Gerardo Espinoza Carrillo (23 July 1926 – 10 October 2001) was a Chilean history teacher, lawyer and politician.
He served as Deputy for the Province of Concepción between 1969 and 1973 and as Minister of the Interior under President Salvador Allende in 1973, until his removal by a constitutional accusation.

==Biography==
Espinoza was the son of a Chilean Navy officer and Pilar Carrillo Pastor, a member of the Spanish colony in Chile. He also had a half-brother who was a petty officer in the Chilean Navy.

He studied at the Colegio Inmaculada in Talcahuano, the French Fathers’ School in Concepción, and in high schools in Talcahuano and Concepción.
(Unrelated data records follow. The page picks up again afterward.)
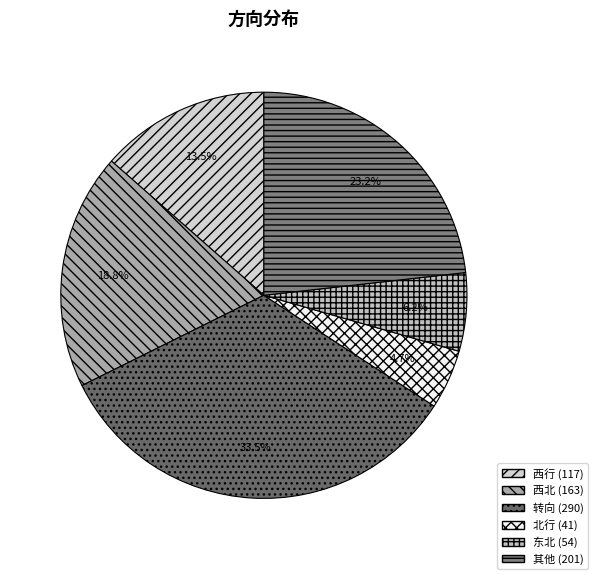

How much of the chart is everything except 北行?

95.3%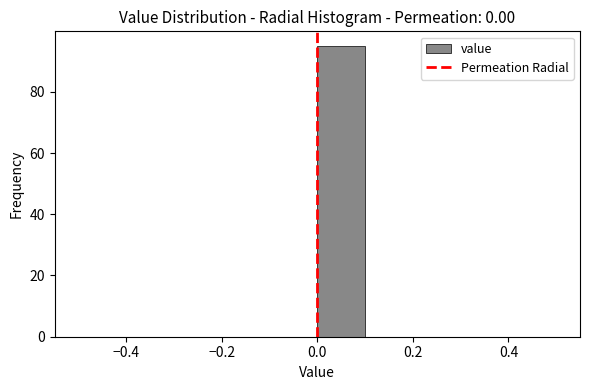

Over which range of the x-axis is the bar tallest?

0.0 to 0.1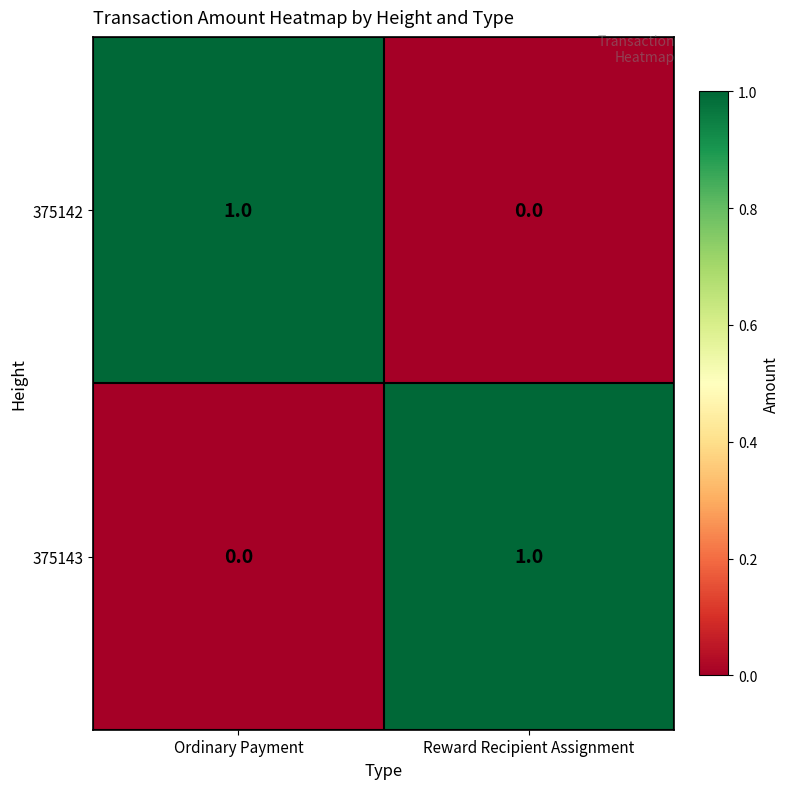

Rank the categories by 375142 value from lowest to highest.

Reward Recipient Assignment, Ordinary Payment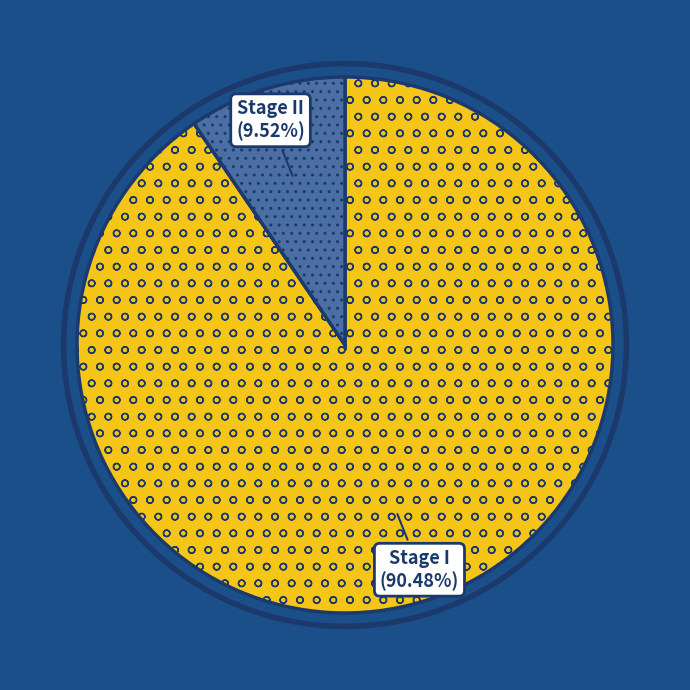

Rank the categories by value from lowest to highest.

Stage II, Stage I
He earned his bachelor’s degree in letters with a mention in history, and entered the Law School of the University of Concepción, graduating in 1954. He later completed his law degree at the University of Barcelona in Spain.

==Political career==
He was elected regidor in 1956, serving until 1969. In the 1969 elections, he was elected Deputy for the Province of Concepción, serving from 1969 to 1973 in the National Congress.

On 27 March 1973, he was appointed Minister of the Interior by President Salvador Allende. His tenure lasted until 19 July 1973, when he was removed from office after an impeachment was approved, due to his responsibility in the raid and confiscation of equipment from Canal 6 of the University of Chile, which had broadcast following the workers’ occupation of Canal 9.

==Exile==
After the military coup, Espinoza went into exile in Mexico. Little is known about this stage, other than that he was assisted in leaving Chile.

He died in Santiago on 10 October 2001.